International Journal of Biology Sciences

International Journal of Biology Sciences


International Journal of Biology Sciences
Vol. 3, Issue 1 (2021)

The assessment of floral abundance and composition of Neni-Nimo watershed in Anaocha L.G.A. of Anambra state, Nigeria


Ezenwata Ifeoma Susan, Okemadu Obioma Christian, Nweze Kenneth Emeka, Eze Chinwe Catherine, Onyemeka Regland Michael

The research was carried out on the floral composition of Neni-Nimo watershed between November 2019 and July 2020. The research work aimed to find out the various plant species that inhabit the watershed, their abundance measures and importance values. In this study, the watershed was divided into three catchment areas, the upper, the middle and the lower catchment. Each of the catchment zones was divided into component parts, with an area of (50 m X 30 m) each. The experiment was laid in a randomized complete block design. A plotless sample technique called the centre point technique was used to ascertain importance values Indices (IVI) for trees, while the plot count sampling technique (quadrant) was employed for shrubs, forbs, grasses and climbers. Random sampling techniques were employed in all cases to eliminate bias. The encountered growth forms such as trees, shrubs, forbs, climbers and grasses were identified and recorded. The important values index (IVI) was obtained for all the growth forms. The encountered species were quantitatively analyzed for density, frequency and abundance or dominance depending on their various growth forms. The importance value indices for each of the species were determined by summing up relative density, relative frequency and relative abundance of the species.
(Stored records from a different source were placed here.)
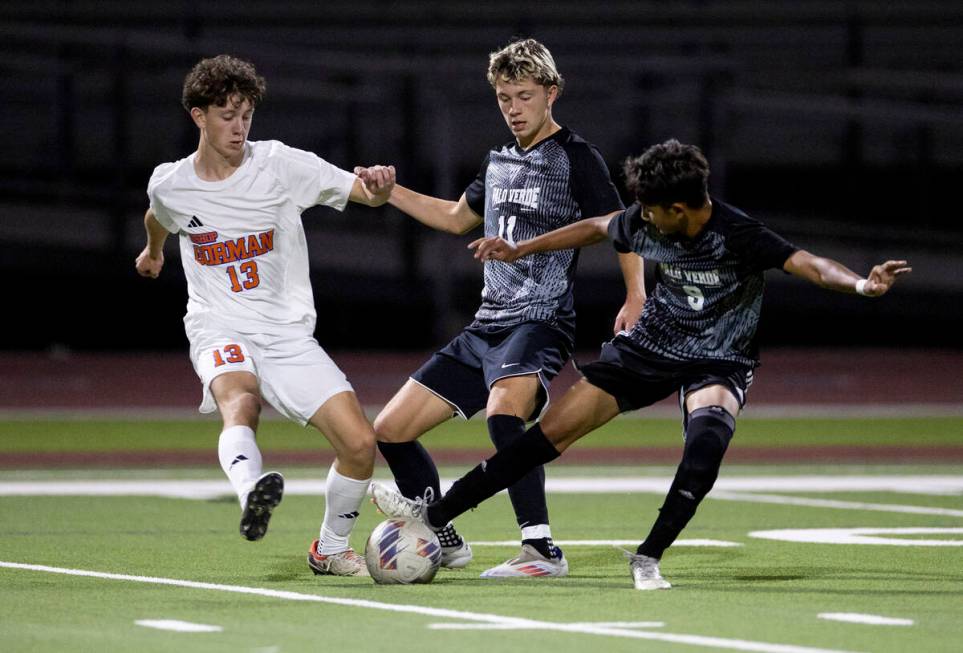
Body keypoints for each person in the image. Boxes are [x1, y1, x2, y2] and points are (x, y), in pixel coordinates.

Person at [370, 138, 911, 589]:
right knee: (542, 439)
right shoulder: (647, 221)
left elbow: (808, 264)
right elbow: (594, 228)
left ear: (680, 209)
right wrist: (522, 249)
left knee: (706, 445)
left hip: (718, 359)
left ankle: (647, 556)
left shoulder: (738, 234)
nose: (642, 218)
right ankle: (436, 518)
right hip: (648, 348)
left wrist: (862, 283)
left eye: (650, 209)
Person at [360, 39, 645, 578]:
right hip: (486, 325)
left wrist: (636, 295)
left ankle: (540, 549)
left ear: (551, 93)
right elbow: (452, 217)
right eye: (504, 98)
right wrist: (388, 192)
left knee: (504, 415)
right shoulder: (498, 162)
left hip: (540, 320)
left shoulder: (576, 157)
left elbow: (619, 227)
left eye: (524, 96)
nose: (514, 108)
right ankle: (443, 536)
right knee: (391, 429)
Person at [135, 54, 396, 577]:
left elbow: (360, 192)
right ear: (198, 116)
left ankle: (329, 549)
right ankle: (252, 488)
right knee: (241, 399)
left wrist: (379, 184)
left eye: (246, 114)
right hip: (218, 323)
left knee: (360, 444)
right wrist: (154, 251)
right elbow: (158, 215)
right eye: (227, 114)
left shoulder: (279, 165)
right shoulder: (171, 183)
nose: (239, 126)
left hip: (286, 332)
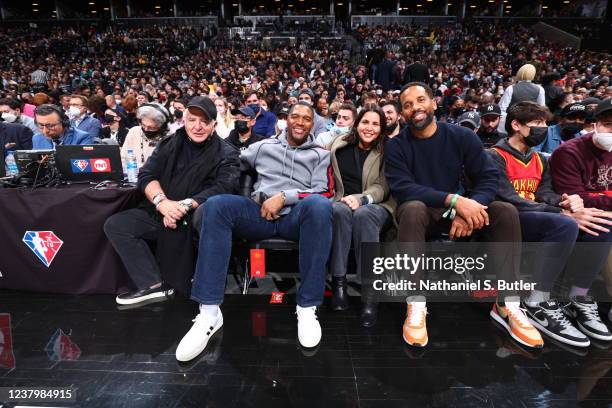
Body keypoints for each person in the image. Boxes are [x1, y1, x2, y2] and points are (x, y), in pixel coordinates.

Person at [385, 82, 543, 349]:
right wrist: (455, 201)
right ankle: (415, 303)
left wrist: (471, 207)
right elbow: (403, 187)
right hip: (425, 212)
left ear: (434, 103)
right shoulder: (396, 145)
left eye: (421, 100)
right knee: (411, 208)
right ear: (402, 114)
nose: (415, 108)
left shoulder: (462, 136)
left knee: (504, 210)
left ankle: (508, 304)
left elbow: (489, 178)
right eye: (408, 105)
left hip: (463, 209)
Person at [175, 102, 334, 361]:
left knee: (320, 205)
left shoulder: (321, 154)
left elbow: (325, 191)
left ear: (312, 123)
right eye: (295, 116)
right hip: (258, 215)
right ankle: (209, 313)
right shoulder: (263, 146)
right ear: (286, 119)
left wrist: (284, 196)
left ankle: (306, 308)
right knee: (216, 205)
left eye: (307, 118)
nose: (300, 122)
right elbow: (230, 159)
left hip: (294, 218)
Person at [104, 96, 239, 306]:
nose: (198, 126)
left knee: (206, 220)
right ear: (184, 121)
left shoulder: (227, 152)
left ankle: (198, 290)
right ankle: (153, 285)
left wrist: (182, 207)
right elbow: (147, 175)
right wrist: (162, 203)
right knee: (118, 225)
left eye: (204, 121)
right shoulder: (170, 143)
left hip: (196, 215)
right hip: (162, 209)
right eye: (192, 120)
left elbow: (223, 187)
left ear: (214, 124)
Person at [488, 101, 599, 347]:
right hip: (507, 218)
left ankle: (568, 297)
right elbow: (508, 197)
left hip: (535, 214)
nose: (543, 128)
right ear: (516, 125)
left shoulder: (539, 159)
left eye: (546, 123)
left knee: (584, 222)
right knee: (565, 224)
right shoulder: (495, 155)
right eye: (537, 123)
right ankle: (537, 299)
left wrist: (564, 201)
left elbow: (545, 192)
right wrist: (557, 211)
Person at [548, 98, 612, 341]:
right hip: (573, 215)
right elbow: (576, 197)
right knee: (603, 224)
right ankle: (578, 297)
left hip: (598, 211)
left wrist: (602, 199)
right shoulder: (569, 152)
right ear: (594, 125)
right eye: (608, 125)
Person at [327, 104, 395, 326]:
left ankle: (369, 292)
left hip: (378, 204)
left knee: (364, 215)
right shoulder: (338, 144)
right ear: (356, 124)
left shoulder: (388, 149)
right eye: (365, 122)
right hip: (343, 202)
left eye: (376, 124)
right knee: (337, 210)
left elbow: (383, 185)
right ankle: (338, 283)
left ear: (382, 129)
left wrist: (363, 198)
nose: (369, 128)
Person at [121, 103, 171, 168]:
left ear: (162, 126)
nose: (146, 129)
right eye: (143, 125)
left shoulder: (170, 139)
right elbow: (123, 158)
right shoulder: (133, 131)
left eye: (151, 127)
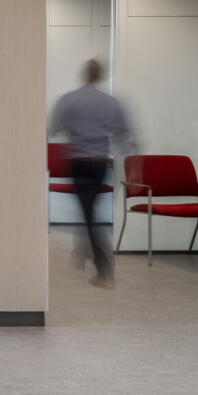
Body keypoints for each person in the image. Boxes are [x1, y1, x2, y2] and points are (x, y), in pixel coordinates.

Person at [48, 59, 134, 288]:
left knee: (89, 214)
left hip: (78, 163)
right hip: (100, 164)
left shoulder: (69, 100)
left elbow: (52, 129)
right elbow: (124, 135)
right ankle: (83, 246)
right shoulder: (111, 102)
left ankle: (105, 270)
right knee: (89, 210)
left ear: (84, 74)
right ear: (101, 76)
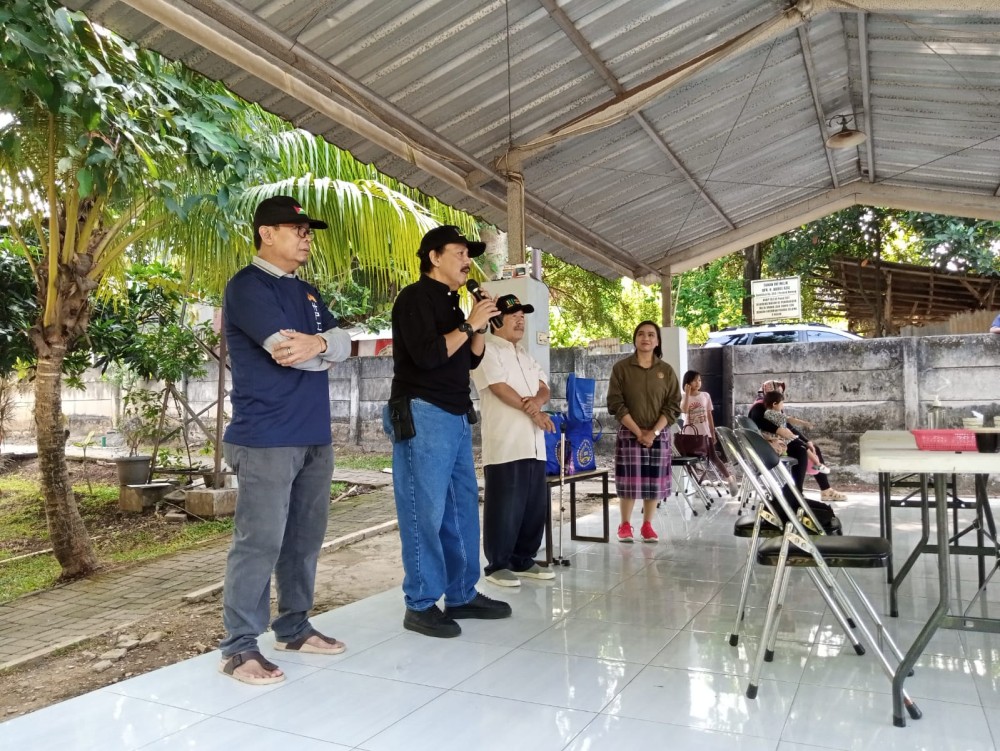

The result shows that trees were the most abundant flora in the upper catchment area with Elaeis guinensis being the most dominant species. At the middle catchment, shrubs were the most abundant flora, with Chromolaena odorata being the most dominant species. Also at the lower catchment area, shrubs were the most abundant flora, followed by grasses. Venonia amygdalina had the highest abundance for shrubs while Zea mays had the most abundance value for grasses at the lower catchment. The study revealed that most of the dominant species in the three catchment areas were crops of economic value which are planted by man.